There are different stories as to how Oloroso is selected: that it’s the must that didn’t pass muster to be Fino or that it’s the last pressing of the grape. Actually none of these two things are traditionally true or should be the qualifying factor for what becomes Oloroso. It is suggested that of the three villages in the Sherry triangle, Jerez, far and away, makes the best Oloroso. It is suggested that this is because the grapes from “la Campiña Jerezana” produces a fuller grape. This may well be an old wives tale, what is true is that of all the Oloroso’s I have tasted, the best have come from Jerez. Oloroso was traditionally selected during the early post fermentation stages when the must was allowed to sit in large barrels and be classified. The classifications were made using signals on the barrels. The barrels where “flor” began to grow was marked with a /, called a “raya,” and sent off to be “Fino.” The must where “flor” did not grow, was clearly must that could not become “Fino” and so was reserved for pure oxidative development, as Oloroso. Today, most Oloroso is selected from the first and second pressing of the grapes, the “yema” being reserved for Fino.
If this must does not have flor and begins to age it must be protected from spoilage in the process. There are traditionally only two ways to protect wine from spoilage over time, add sulfur or add alcohol. Fortunately for us, the jerezanos chose to use alcohol. Alcohol was the easy choice. The Berbers that occupied Spain for several centuries brought the ancient science of distillation that they had learned from the Egyptians and had applied it to things other than water. Therefore, the production of alcohol distillate had been going on in Spain for a very long time when the need to add it to Oloroso occurred. The added alcohol allowed the Oloroso to be aged for many, many years without ever spoiling as well as making it extremely resilient to temperature changes. As this added alcohol is added at the beginning of the process, it becomes fully integrated into the wine and there is no heavy alcohol on the nose or on the palate.

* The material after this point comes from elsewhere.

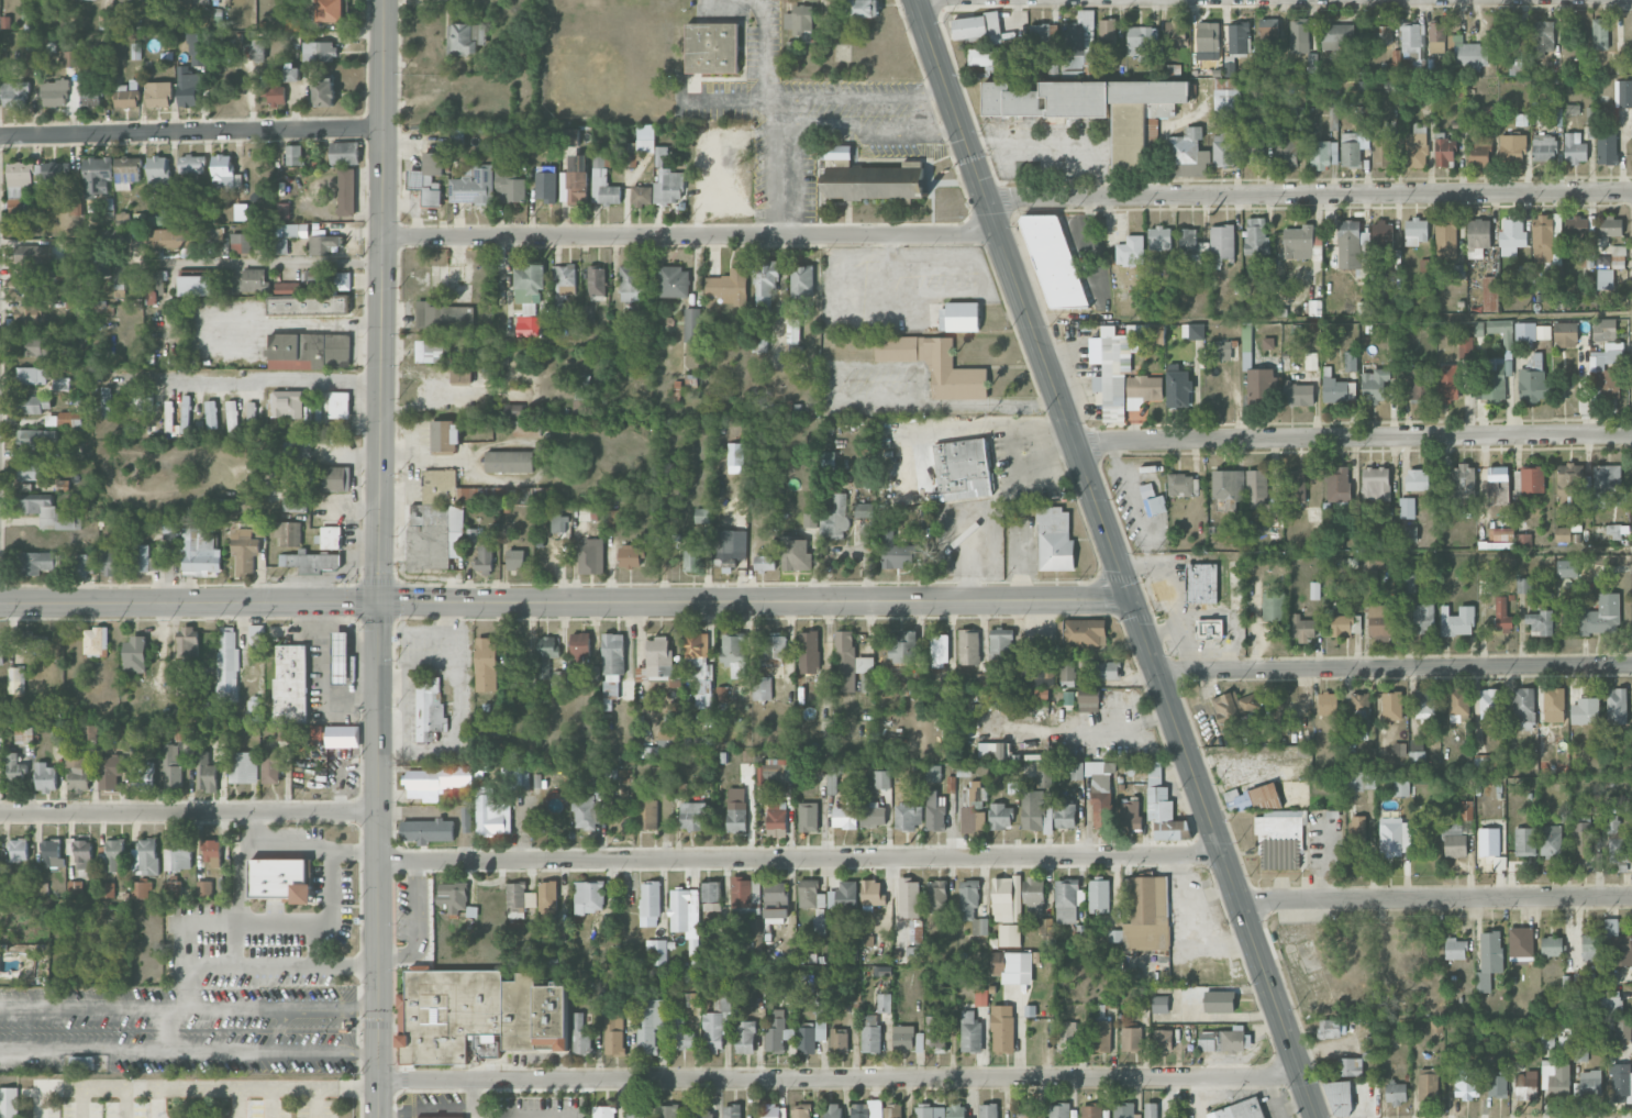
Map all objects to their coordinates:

From that point the Oloroso begins its journey through the bodega. It goes through the Criadera and Solera process just as the fino does. This process can be as short as three years or as long as one wants. The longer the time spent in the criaderas the better the final product will come out. Unlike Fino, where the wine is passed from Criadera to Criadera approximately a year apart, Oloroso can stay many years in a Criadera without being moved. As this wine has a pure oxitative development, it develops a deep mahogany color and takes on some of its flavor profile from the wood of the barrel.
Oloroso is perfectly paired with red meat, stews and big game. Wild Boar stew with an aged Oloroso is a typical paring here in Andalucia in the roadside “Ventas” in the fall and winter.